Владимир Сорокин - Первый субботник
– Прямо уж! – рассмеялся Иванов.
– Вот, вот, – закивала официантка.
– Не может быть! – распахнула двери Ника.
– Весной все может!
Она пробежала через коридор и оказалась на улице. Густые цветущие липы обступили ее, пряный воздух вскружил голову. Ника остановилась, прижала ладони к вискам:
– Боже мой… как хорошо жить на этом свете!
Улица быстро кончилась. Владимир свернул, успев заметить в пыльной витрине, как свернул и шпик. Впереди лежала площадь. Справа возле неряшливо разросшихся тополей стояли пустые экипажи, рядом кружком – извозчики. По промытой дождем брусчатке ходили голуби. Из трактира доносилась скрипка.
Владимир поднял воротник пальто, глубже надвинул котелок и быстро зашагал, придерживая пальцем замок тяжелого саквояжа. Шпик шел следом. Ватага мальчишек выбежала из подворотни, с шумом пронеслась мимо Владимира. Он скосил глаз назад. Шпик настороженно двигался за ним, щурясь и помахивая тростью. Пройдя площадь, Владимир медленно свернул в переулок и побежал. Сзади раздалась длинная трель полицейского свистка. С площади ей переливчато ответил городовой.
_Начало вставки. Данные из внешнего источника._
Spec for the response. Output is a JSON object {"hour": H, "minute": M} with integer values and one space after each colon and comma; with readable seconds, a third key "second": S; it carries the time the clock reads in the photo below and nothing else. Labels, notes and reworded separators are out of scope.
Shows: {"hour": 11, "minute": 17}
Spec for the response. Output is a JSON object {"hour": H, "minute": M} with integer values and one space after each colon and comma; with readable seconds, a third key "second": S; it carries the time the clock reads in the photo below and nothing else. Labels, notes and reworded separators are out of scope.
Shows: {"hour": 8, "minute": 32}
Владимир свернул во двор, пронесся под пустующими бельевыми веревками и, забежав в подъезд, остановился. В подъезде было темно и сыро. Во дворе послышались быстрые шаги запыхавшегося шпика. За ним едва поспевал городовой. Они остановились посередине, злобно ругая Владимира, потом побежали дальше. Подождав минут пять, Владимир тихо вышел из подъезда, поправил котелок и спокойно зашагал к противоположному дому.
Оглянувшись, он открыл дверь парадного, поднялся по узкой деревянной лестнице на второй этаж и дернул набалдашник колокольчика обитой черным двери. Послышались торопливые шаги, дверь отворил низенький человек с остроконечной бородкой:
– Что угодно-с?
Владимир улыбнулся:
– У вас продается немецкое пианино?
– Пианино продано на прошлой неделе. Опоздали, – ответно улыбнулся бородатый:
– Входи. Мы тут как раз решаем, кому переходящий вымпел присудить – селивановцам или бетонщикам с шестой…
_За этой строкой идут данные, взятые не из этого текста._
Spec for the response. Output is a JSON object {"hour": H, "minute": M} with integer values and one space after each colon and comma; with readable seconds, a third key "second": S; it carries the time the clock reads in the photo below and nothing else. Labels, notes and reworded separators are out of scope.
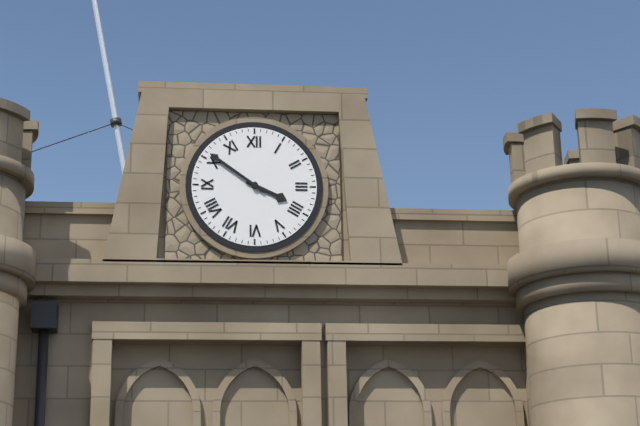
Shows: {"hour": 3, "minute": 51}
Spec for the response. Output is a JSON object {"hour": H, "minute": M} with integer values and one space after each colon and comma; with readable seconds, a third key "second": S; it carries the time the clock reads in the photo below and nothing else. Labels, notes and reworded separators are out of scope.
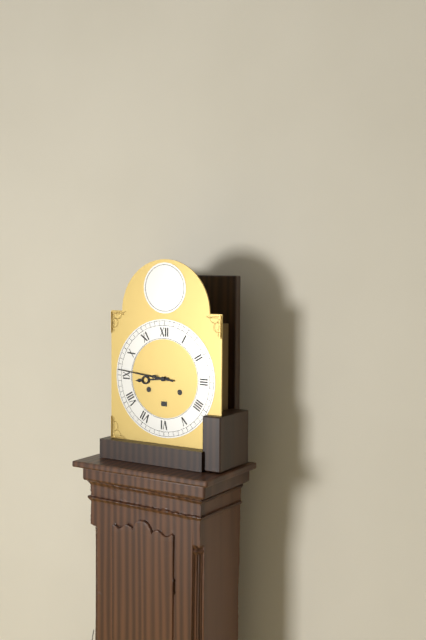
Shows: {"hour": 8, "minute": 46}
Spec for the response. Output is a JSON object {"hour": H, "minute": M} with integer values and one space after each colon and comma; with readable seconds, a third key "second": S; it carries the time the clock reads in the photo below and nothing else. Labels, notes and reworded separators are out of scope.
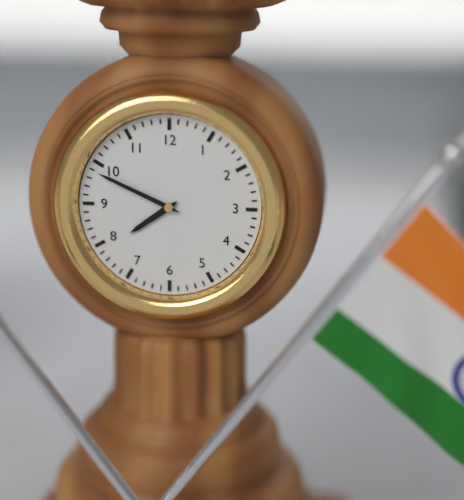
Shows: {"hour": 7, "minute": 49}
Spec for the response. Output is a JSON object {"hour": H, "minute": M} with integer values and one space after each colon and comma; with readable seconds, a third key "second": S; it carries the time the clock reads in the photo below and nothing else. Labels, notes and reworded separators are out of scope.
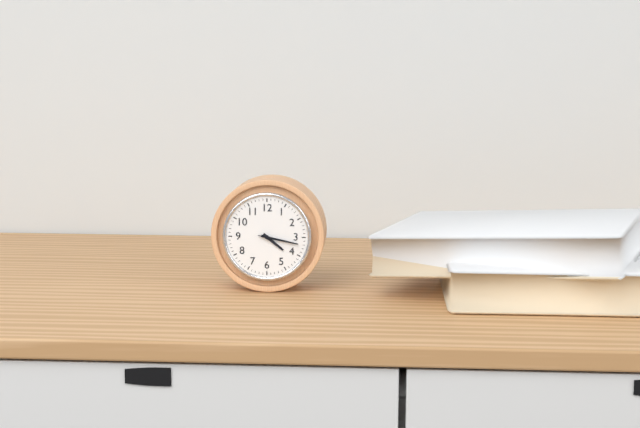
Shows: {"hour": 4, "minute": 17}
Владимир вошел в полную папиросного дыма комнату:
– Да неужели бетонщики селивановцев перекрыли?
– Выходит, что так! – качнул головой секретарь парткома и ввинтил папиросу в переполненную окурками пепельницу.
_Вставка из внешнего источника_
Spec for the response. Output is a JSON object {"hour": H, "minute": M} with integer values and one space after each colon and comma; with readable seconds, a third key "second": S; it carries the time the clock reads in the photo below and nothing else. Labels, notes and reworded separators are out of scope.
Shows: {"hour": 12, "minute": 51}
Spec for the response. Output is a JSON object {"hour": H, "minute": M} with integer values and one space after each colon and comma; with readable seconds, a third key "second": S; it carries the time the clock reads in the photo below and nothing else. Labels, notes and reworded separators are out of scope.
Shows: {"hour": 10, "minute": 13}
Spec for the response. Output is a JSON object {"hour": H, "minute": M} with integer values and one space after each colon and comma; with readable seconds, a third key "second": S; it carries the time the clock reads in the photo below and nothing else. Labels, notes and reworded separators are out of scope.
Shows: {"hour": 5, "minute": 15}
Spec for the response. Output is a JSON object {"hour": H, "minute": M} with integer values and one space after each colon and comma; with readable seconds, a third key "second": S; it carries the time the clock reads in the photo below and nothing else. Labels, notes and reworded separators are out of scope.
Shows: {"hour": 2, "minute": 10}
Старший лейтенант потрогал перебинтованную голову и слабо улыбнулся:
– Даже и не заметил тогда, как оцарапало. А щас ноет…
– Ничего, до свадьбы заживет, – потрепала его по плечу медсестра. – В следующий раз будешь знать, как по голубятням лазать, сорванец.
– Я не сорванец, – нахмурился вожатый. – А то, что мы сделали, это нужно для государства.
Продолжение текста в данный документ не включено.